What needs to be done -
Whenever a line in the data contains "semanas", show that line.

*** Records ***

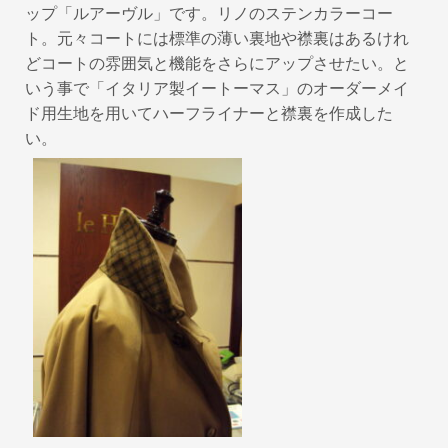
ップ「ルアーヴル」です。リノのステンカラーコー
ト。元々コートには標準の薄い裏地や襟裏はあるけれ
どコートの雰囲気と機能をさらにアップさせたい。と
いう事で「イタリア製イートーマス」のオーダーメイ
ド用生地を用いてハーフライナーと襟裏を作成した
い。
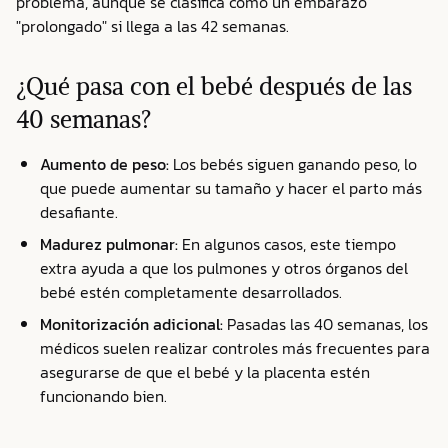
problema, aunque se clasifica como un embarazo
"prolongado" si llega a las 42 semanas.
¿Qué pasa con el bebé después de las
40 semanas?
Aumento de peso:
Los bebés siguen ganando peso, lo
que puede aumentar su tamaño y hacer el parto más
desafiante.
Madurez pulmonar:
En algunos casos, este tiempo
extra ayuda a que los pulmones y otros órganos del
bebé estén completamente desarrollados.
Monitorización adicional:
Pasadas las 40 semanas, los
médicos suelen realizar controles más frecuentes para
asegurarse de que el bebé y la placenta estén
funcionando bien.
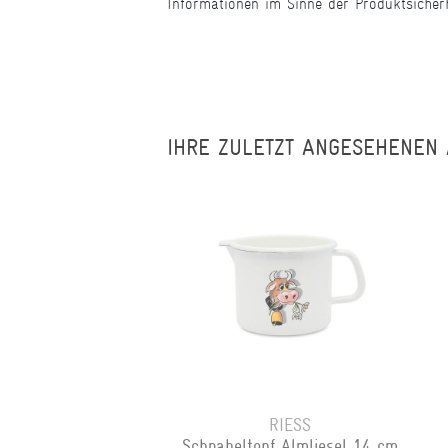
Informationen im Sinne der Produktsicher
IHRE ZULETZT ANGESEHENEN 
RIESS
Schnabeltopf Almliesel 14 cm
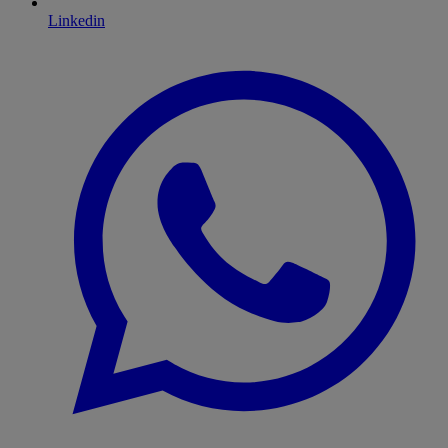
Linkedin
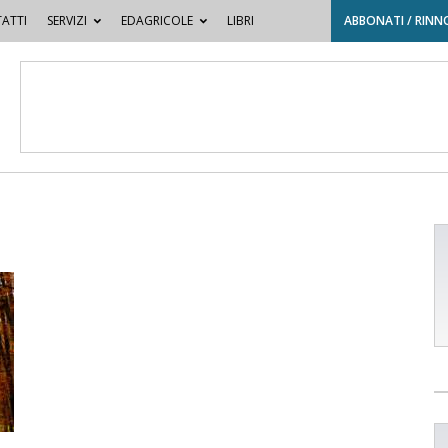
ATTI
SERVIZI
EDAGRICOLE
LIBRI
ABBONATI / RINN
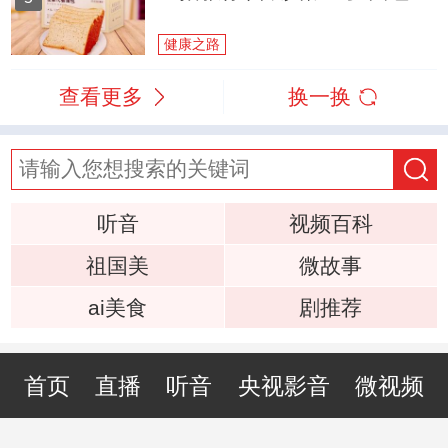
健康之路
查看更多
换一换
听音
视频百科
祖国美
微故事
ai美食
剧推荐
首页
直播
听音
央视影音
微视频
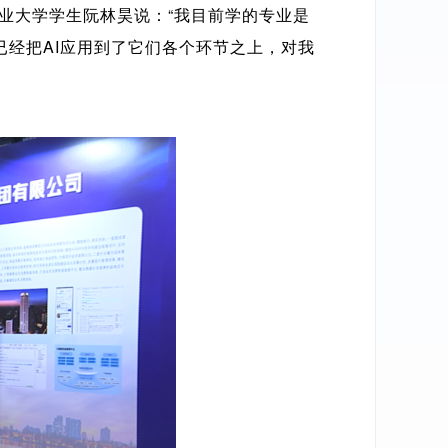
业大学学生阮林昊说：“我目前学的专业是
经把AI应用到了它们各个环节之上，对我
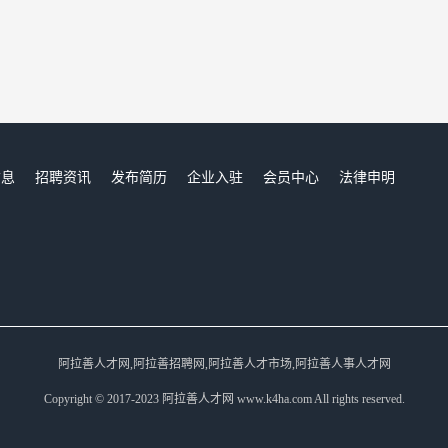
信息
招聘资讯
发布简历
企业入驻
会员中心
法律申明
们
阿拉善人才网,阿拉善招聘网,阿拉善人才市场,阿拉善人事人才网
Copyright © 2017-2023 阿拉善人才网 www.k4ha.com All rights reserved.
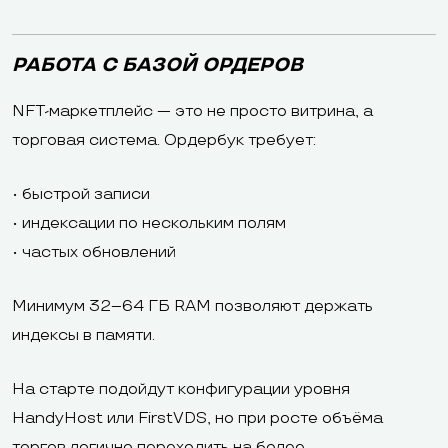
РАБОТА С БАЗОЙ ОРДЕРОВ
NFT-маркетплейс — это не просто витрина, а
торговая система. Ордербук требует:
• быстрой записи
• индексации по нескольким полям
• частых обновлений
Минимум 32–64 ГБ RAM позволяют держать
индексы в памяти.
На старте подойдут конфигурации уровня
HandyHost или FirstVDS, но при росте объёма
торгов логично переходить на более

*** End of Records ***

Written solution -
"prolongado" si llega a las 42 semanas.
40 semanas?
Pasadas las 40 semanas, los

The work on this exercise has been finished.